Crisp, light and a great Summer classic, this golden fish with twice cooked chips served with crunchy coleslaw will make you crave another cold beer from the fridge! Recipe by K&S Media
BATTER AND FISH
In a mixing bowl, combine 1 ½ cups (375 ml) all purpose flour, 1 teaspoon (5 ml) baking powder, 1 teaspoon (5 ml) salt, 1 teaspoon (5 ml) ground pepper, 1 cup (250 ml) beer, ½ teaspoon (2.5 ml) paprika. Stir until the mixture is smooth. Let mixture stand for 15-20 minutes.
Cut fish filets into long strips. Dip the fish in the batter, one piece at a time. Meanwhile, heat 3 cups (750 ml) of vegetable oil in a large pot over high heat. Place battered fish in oil and fry until the fish is golden brown. If necessary, increase the heat to maintain the 350 F (175 C) temperature. Drain on paper towels.
Tip: Make the batter ahead of time and allow to rest before coating the fish. Ensure you purchase fresh fish, and leave at room temperature before cooking.
FRIES
Slice 4-5 washed and cleaned potatoes into strips approximately 3-5 inches (7-12 cm) long. Place sliced potatoes in a bowl of cold water. Preheat 3 cups (750 ml) vegetable oil in a large pot to 248 degrees F (120 degrees C). Fry the sliced potatoes in the hot oil until golden brown. Drain on paper towels to soak up excess oil. Fry the potatoes again for 1 to 2 minutes at 350F (175 C).
Tip: Experiment with different styles of beer, from light lagers to hoppy IPA your batter will differ slightly in taste. No beer on hand? Use sparkling water or club soda instead.
COLESLAW
Thinly slice ½ head of cabbage, ½ red onion thinly sliced (optional) and grate 2 medium carrots. Meanwhile whisk together ½ cup (125 ml) vegetable oil, ½ teaspoon (2.5 ml) black pepper, ½ teaspoon (2.5 ml) salt, 1 teaspoon (5 ml) Dijon mustard, 1/8 cup (60 ml) freshly squeezed lemon juice, 1/8 cup (60 ml) apple cider vinegar, ¼ teaspoon (1 ml) smoked paprika. Gently combine coleslaw dressing with cabbage, carrot and onion 10-15 minutes before serving.

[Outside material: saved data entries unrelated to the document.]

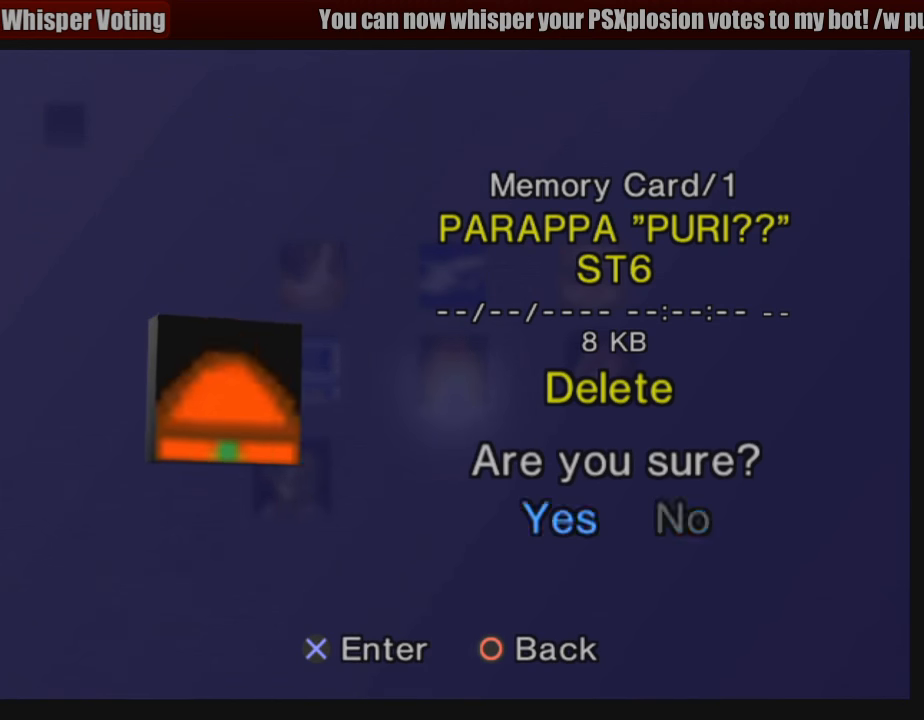
{"buttons": [], "events": [[33, "CROSS", "down"], [33, "DPAD_LEFT", "up"], [100, "CROSS", "up"]]}
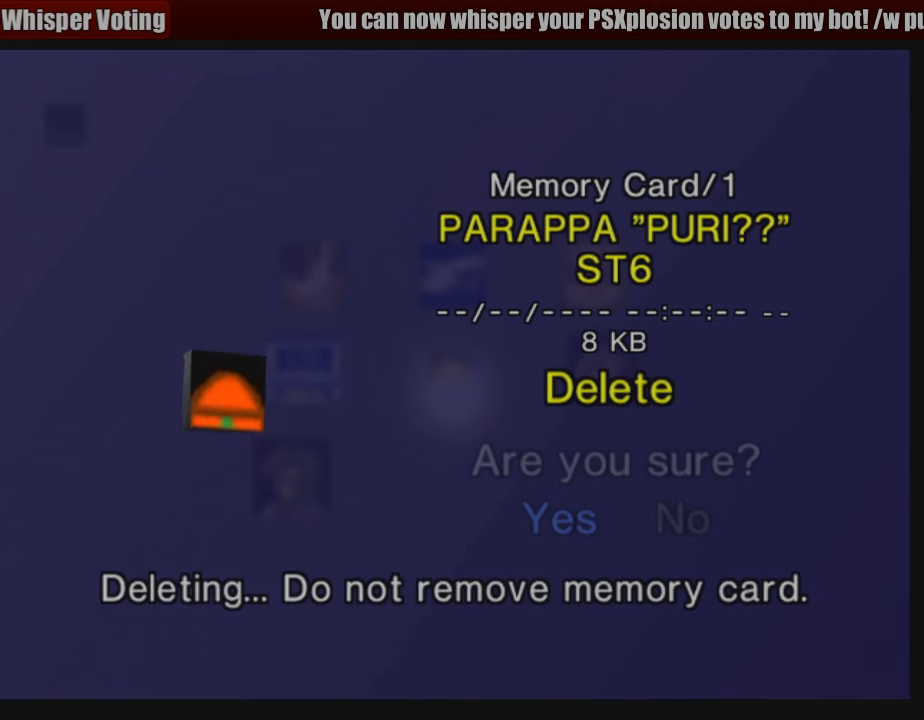
{"buttons": [], "events": []}
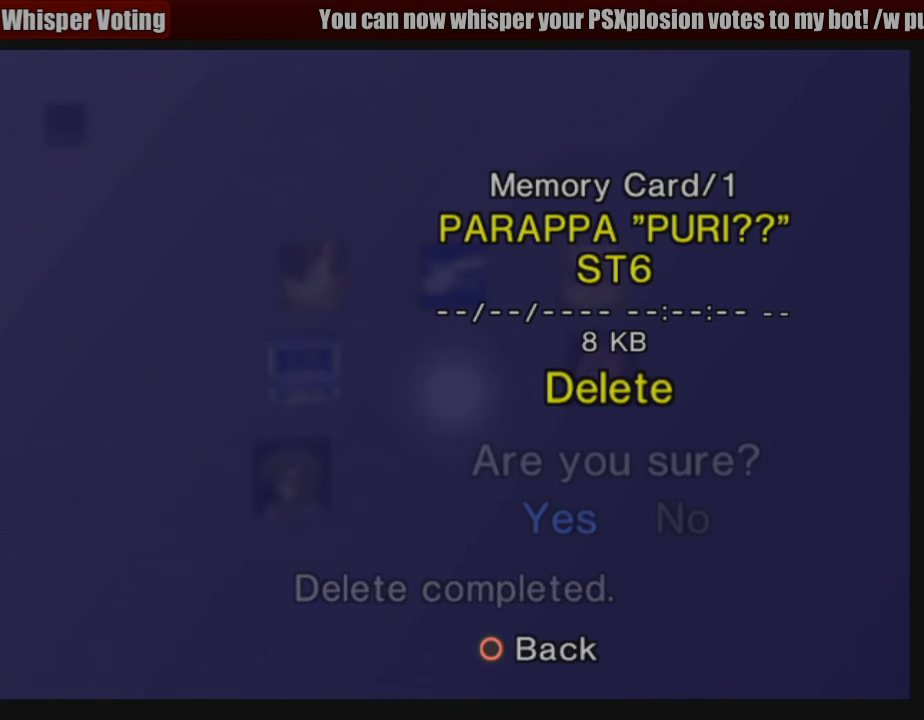
{"buttons": [], "events": []}
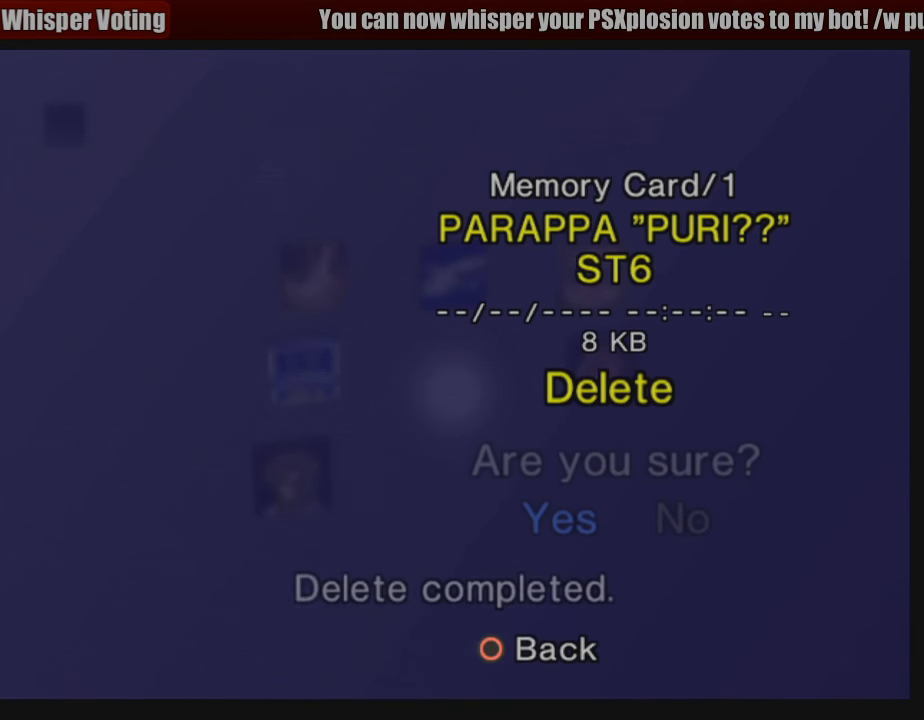
{"buttons": [], "events": []}
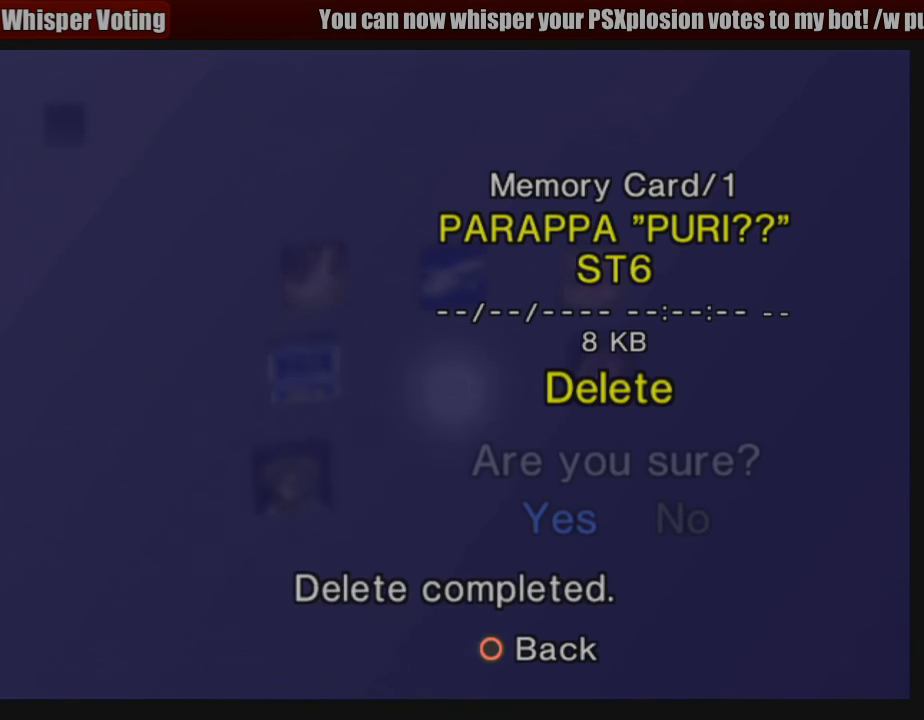
{"buttons": [], "events": []}
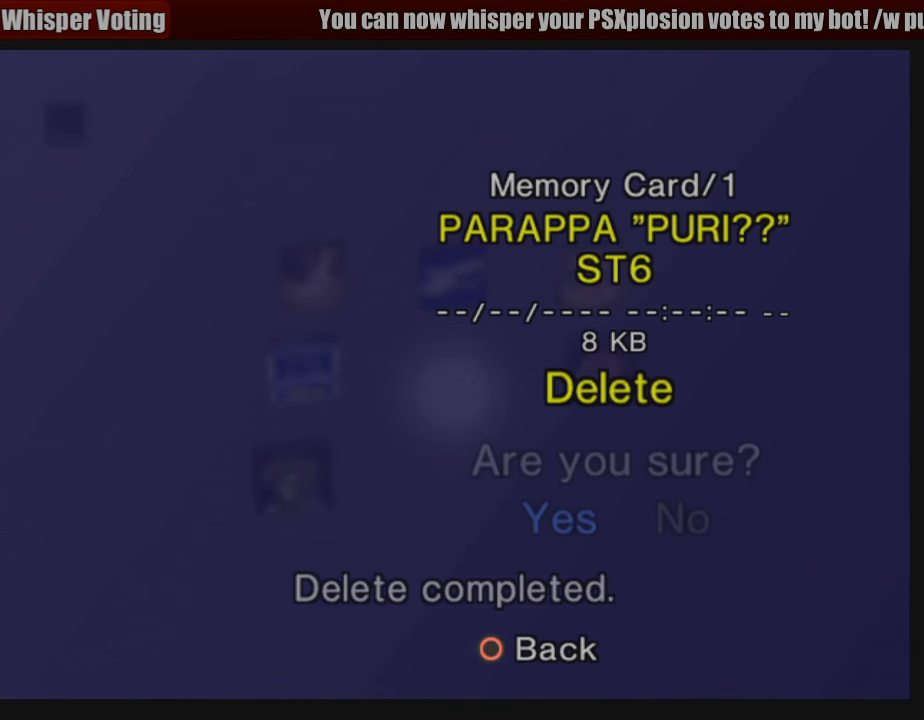
{"buttons": ["CIRCLE"], "events": [[500, "CIRCLE", "down"]]}
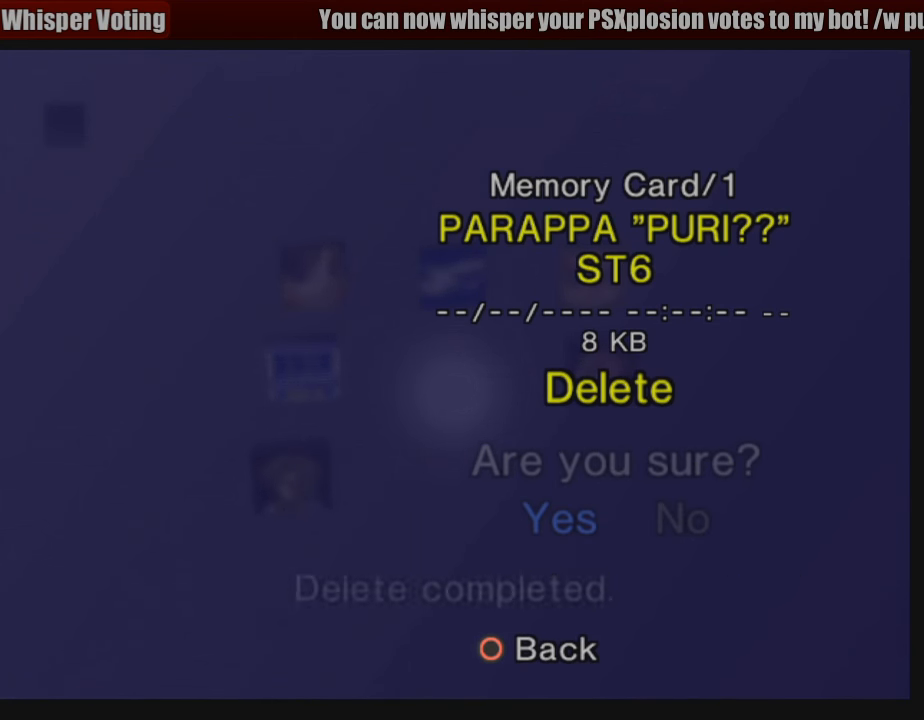
{"buttons": [], "events": [[183, "CIRCLE", "up"]]}
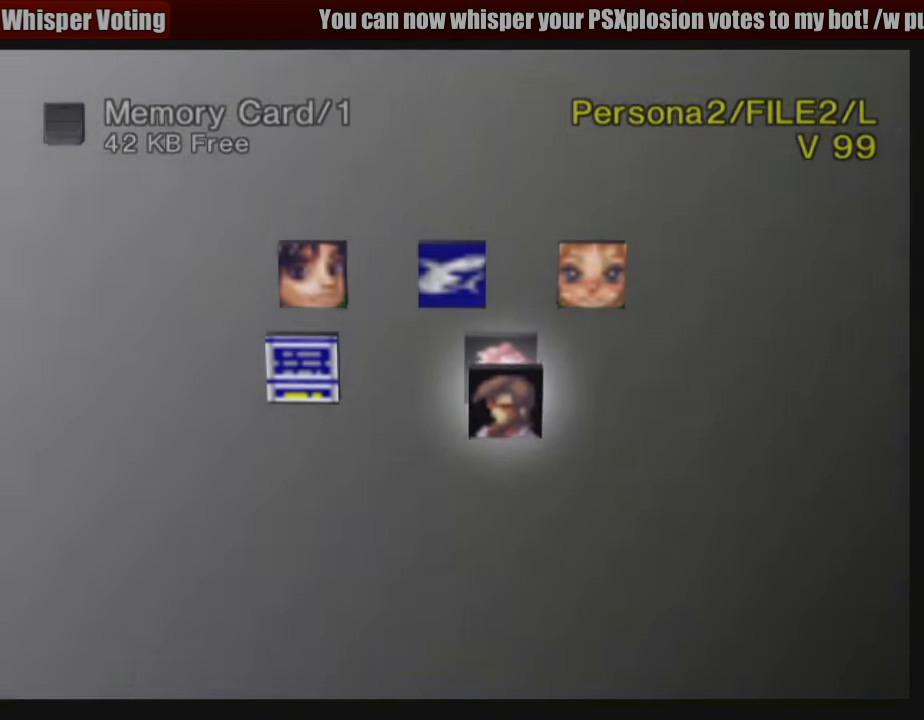
{"buttons": [], "events": []}
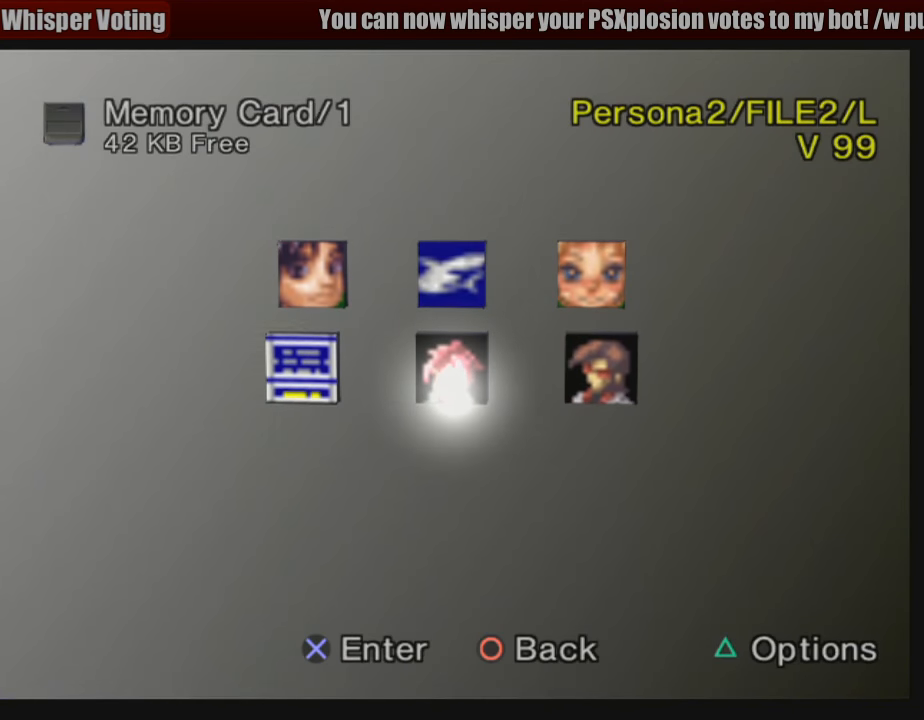
{"buttons": [], "events": []}
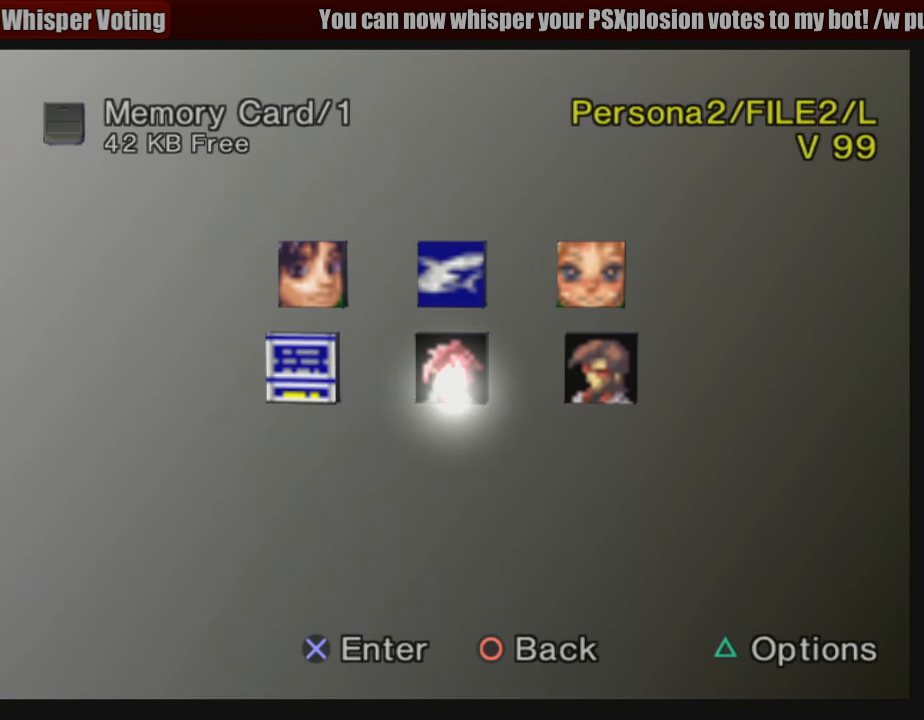
{"buttons": [], "events": []}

Tip: The crunch of the cabbage with a tart, creamy dressing of the coleslaw counters the richness of the fish and chips. Alternatively, go English and serve with mushy peas.
VARY THE FISH
Haddock
A white fish, similar to cod, with a firm flesh and delicate flavour. Commonly sold fresh, or frozen.
Pike Perch
Mild freshwater fish found in Europe and North America.
Hake
Member of the cod family. Sweet, white meat with a medium flake and mild in flavour.